Japan’s self-regulatory body, the Japan Virtual Currency Exchange Association (JVCEA), was approved by the government in October 2018. Since then, they’ve had five Japanese exchanges join their association. Three of them may continue operations while their license applications are in process. One of these blockchain companies is Lastroots Inc.

A video marketing blockchain project also known as, Lastroots was recently picked up by SBI, a finance behemoth who is now helping Lastroots in their exchange license acquisition.

self regulation

All Japanese crypto exchanges and startups issuing a token or coin will be required to register with the JVCEA, which is Japan’s first and only self-regulatory organization (SRO). While self-regulation is the buzzword, the SRO is heavily watched by Japan’s Financial Services Agency (FSA), which adheres strictly to Japanese law.

To learn more, you can read the Lastroots Inc. white paper.

Singapore (Startups TBD)

Singapore’s Token Economy Association (TEA) is introducing an accelerator for blockchain companies in the region. Sponsored by proponents of the crypto industry, this self-regulatory organization was created to provide a layer of oversight on digital assets. The key focus is on protecting consumers while advancing the integrity of crypto markets.

By partnering with Tribe Accelerator, TEA is creating a FinTech Fundamentals Program. Additionally, they’re launching a Blockchain Beginner program. Ultimately, startups involved in the accelerator will compete in TEA’s sponsored hack-a-thon. For the entire duration of the program, startups receive support, resources, and access to mentors.

Projects that stand out in the hackathon will have a chance to move on to the Tribe Accelerator. It may not seem to be strictly self-regulation. Yet the process of steering FinTech startups to sustainable business practices bodes well for the industry. Additionally, it represents a great example for those seeking to embrace self-regulation.

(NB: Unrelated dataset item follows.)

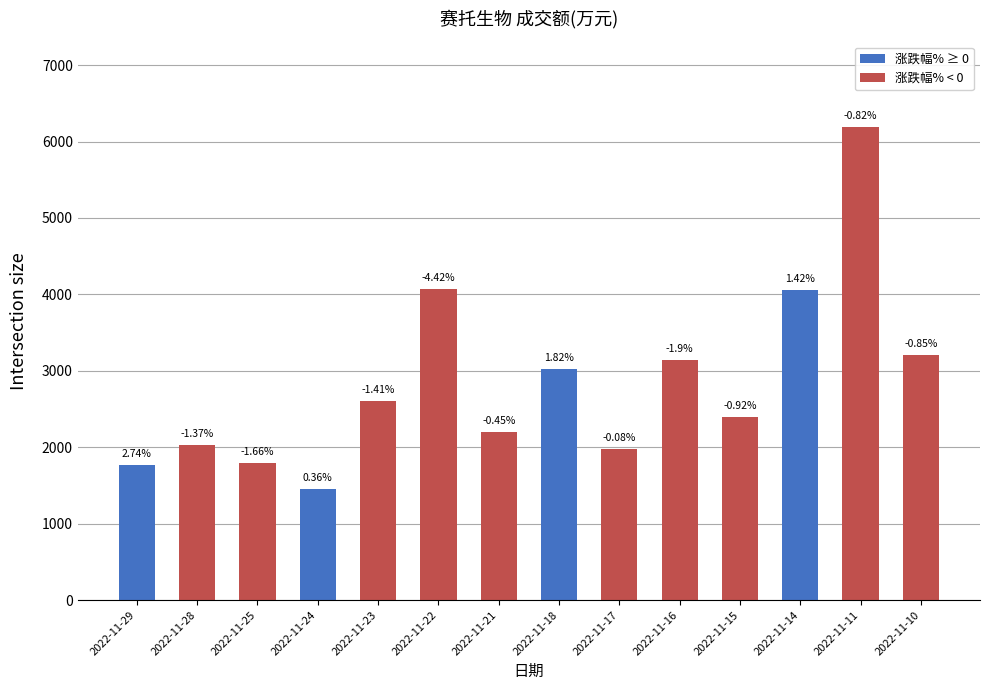

Are the bars horizontal?

No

“Tribe Accelerator is focused on grooming the next generation of start-ups, and partnering with TEA Singapore will provide us with another channel to ensure that we continue to empower young entrepreneurs through education, networking and mentorship”Ryan Chew, Managing Partner of Tribe Accelerator.

Philippines – 19 Startups

The Philippines has its own FinTech City, the Cagayan Economic Zone, which was the first economic zone in the Philippines to host FinTech startups. The Zone’s regulatory authority, CEZA, has recently created and approved guidelines for digital assets for self-regulation purposes. These regulations on Digital Asset Token Offerings (DATOs) will cover the acquisition of both utility and security tokens.

The self-regulatory organization (SRO) behind CEZA’s new framework is the Asia Blockchain and Crypto Association (ABACA), which will assist blockchain companies with compliance. ABACA will be helping these startups with guidance while converting industry participants into enforcers.

So far, CEZA has approved virtual currency exchange licenses to nineteen startups in the blockchain industry, including Golden Millennial Quickpay.


Amidst all the talk of government crackdowns and constrictive crypto regulations, it certainly is heartening to see so many accomplishments on the self-regulation front. Industry experts and government officials are coming together and figuring out a somewhat decentralized way of keeping investors safe. These efforts will be a welcome addition to the burgeoning blockchain for business landscape.

The beauty of decentralized startups, like those blockchain companies mentioned above, is that they have the ability to self regulate designed right into the technologies they use.